#### Blok Teks

Platinum

Pemkab Sleman Gelar Pasar Murah Ramadhan 2025, Stabilkan Harga Kebutuhan Pokok

Wijatma T S
06 March 2025
.
Pemkab Sleman Gelar Pasar Murah Ramadhan 2025, Stabilkan Harga Kebutuhan Pokok

Sekda Sleman, Susmiarto (tengah) didampingi kepala dinas Perindustrian dan Perdagangan Sleman, Mae Rusmi (kanan) berdialog dengan pedagang beras. (PM- Jatmo)

Patmamedia.com (SLEMAN) - Pemerintah Kabupaten Sleman mulai menggelar pasar murah Ramadhan sebagai upaya menjaga stabilitas harga kebutuhan pokok selama bulan puasa hingga Hari Raya Idul Fitri 1446 H. Peluncuran pasar murah tersebut dilakukan oleh Sekretaris Daerah Kabupaten Sleman, Susmiarto, di GOR Bimoseno Pandowoharjo, Kamis (6/3/2025).

Dalam sambutannya, Susmiarto menjelaskan pasar murah kali ini diadakan di 36 kalurahan, berbeda dari tahun-tahun sebelumnya yang hanya dilaksanakan di tingkat kecamatan. Dengan adanya pasar murah di 36 kalurahan, diharapkan masyarakat tidak terhalang jarak untuk memperoleh kebutuhan pokok.

########

Latihan 1:
Tulis ulang tanpa perubahan bagian artikel tentang pasar murah Ramadhan di Sleman, mulai dari "Sekda Sleman, Susmiarto" hingga dan termasuk "beras. (PM- Jatmo)".
Latihan 2:
Menurut artikel tentang pasar murah Ramadhan di Sleman, di berapa kalurahan pasar murah kali ini diadakan?
Jawablah hanya berdasarkan artikel di atas.

#### Bagian Data

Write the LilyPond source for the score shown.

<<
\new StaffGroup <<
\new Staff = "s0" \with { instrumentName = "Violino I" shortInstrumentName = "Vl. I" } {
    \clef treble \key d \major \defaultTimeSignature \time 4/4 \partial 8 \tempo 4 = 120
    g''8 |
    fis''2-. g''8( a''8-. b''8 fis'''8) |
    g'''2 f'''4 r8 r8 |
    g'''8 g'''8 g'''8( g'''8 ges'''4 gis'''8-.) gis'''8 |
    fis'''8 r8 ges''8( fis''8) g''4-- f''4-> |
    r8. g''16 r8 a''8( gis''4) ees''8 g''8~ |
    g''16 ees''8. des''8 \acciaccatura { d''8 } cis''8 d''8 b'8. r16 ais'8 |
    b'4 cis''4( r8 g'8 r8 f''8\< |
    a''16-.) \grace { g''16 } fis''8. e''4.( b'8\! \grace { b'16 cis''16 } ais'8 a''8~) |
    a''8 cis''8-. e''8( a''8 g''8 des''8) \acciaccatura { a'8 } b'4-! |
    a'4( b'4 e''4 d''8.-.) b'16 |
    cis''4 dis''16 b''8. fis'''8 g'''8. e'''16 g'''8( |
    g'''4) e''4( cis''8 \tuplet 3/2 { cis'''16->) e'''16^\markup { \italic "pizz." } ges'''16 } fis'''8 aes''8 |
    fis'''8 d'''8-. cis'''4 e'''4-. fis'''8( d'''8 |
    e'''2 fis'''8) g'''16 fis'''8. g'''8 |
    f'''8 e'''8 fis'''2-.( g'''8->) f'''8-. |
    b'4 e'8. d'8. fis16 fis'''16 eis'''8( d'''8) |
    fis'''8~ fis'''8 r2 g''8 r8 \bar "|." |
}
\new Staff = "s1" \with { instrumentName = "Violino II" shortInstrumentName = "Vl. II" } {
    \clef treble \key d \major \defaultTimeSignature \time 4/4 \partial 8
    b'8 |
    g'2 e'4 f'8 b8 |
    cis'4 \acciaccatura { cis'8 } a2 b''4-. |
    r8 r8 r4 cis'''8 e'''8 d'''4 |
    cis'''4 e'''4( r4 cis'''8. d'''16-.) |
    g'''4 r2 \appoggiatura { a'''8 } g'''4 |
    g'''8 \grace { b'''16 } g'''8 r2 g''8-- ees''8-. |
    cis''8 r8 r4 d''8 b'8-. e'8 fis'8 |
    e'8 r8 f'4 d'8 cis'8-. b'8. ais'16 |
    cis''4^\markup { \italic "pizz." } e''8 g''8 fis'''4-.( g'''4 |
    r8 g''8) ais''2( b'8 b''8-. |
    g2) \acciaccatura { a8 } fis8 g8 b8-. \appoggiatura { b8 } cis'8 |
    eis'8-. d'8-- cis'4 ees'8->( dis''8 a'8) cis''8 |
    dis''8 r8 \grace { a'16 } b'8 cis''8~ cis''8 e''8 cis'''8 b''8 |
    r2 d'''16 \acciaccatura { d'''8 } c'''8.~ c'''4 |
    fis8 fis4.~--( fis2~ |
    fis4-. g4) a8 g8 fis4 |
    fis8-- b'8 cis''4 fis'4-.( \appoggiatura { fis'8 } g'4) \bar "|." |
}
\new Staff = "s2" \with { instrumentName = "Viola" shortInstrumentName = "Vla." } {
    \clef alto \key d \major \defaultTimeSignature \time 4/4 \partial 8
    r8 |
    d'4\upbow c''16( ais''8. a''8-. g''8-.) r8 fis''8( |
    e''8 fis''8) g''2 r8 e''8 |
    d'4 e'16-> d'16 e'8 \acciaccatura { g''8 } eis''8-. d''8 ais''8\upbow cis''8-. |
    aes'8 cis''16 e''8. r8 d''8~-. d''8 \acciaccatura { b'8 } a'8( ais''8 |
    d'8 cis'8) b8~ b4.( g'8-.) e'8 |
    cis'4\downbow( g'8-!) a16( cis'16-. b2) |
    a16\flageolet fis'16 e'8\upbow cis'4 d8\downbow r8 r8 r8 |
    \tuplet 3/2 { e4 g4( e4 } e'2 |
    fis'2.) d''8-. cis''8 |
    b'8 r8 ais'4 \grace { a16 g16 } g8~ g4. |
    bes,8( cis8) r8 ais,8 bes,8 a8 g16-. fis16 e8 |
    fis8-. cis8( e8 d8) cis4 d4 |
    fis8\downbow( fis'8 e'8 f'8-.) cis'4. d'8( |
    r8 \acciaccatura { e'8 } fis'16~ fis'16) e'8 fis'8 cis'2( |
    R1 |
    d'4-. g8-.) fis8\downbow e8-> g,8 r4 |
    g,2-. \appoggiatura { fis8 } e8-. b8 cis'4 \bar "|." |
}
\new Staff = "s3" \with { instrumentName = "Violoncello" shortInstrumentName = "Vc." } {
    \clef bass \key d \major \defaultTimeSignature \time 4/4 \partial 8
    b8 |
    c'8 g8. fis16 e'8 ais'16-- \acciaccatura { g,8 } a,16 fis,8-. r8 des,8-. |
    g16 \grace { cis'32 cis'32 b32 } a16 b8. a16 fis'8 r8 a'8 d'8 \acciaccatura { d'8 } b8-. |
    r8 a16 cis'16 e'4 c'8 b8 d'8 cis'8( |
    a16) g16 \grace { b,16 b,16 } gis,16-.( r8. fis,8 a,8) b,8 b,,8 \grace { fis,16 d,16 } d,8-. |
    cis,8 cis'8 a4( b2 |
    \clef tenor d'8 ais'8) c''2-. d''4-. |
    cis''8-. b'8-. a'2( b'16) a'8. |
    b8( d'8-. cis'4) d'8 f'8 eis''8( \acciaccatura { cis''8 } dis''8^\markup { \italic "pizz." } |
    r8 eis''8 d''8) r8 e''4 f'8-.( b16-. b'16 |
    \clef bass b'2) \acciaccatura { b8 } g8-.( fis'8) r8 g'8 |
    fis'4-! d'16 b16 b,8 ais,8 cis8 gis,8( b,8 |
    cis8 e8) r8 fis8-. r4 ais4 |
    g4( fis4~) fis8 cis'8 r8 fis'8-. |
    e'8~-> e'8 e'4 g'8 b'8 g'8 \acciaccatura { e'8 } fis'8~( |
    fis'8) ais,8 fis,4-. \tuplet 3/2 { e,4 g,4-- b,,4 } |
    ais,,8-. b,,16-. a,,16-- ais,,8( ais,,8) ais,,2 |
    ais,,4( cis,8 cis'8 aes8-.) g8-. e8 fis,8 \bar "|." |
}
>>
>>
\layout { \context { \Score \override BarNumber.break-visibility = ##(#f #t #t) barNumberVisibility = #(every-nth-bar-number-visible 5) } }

########

Jawaban yang Diharapkan 1:
Sekda Sleman, Susmiarto (tengah) didampingi kepala dinas Perindustrian dan Perdagangan Sleman, Mae Rusmi (kanan) berdialog dengan pedagang beras. (PM- Jatmo)

Jawaban yang Diharapkan 2:
Di 36 kalurahan.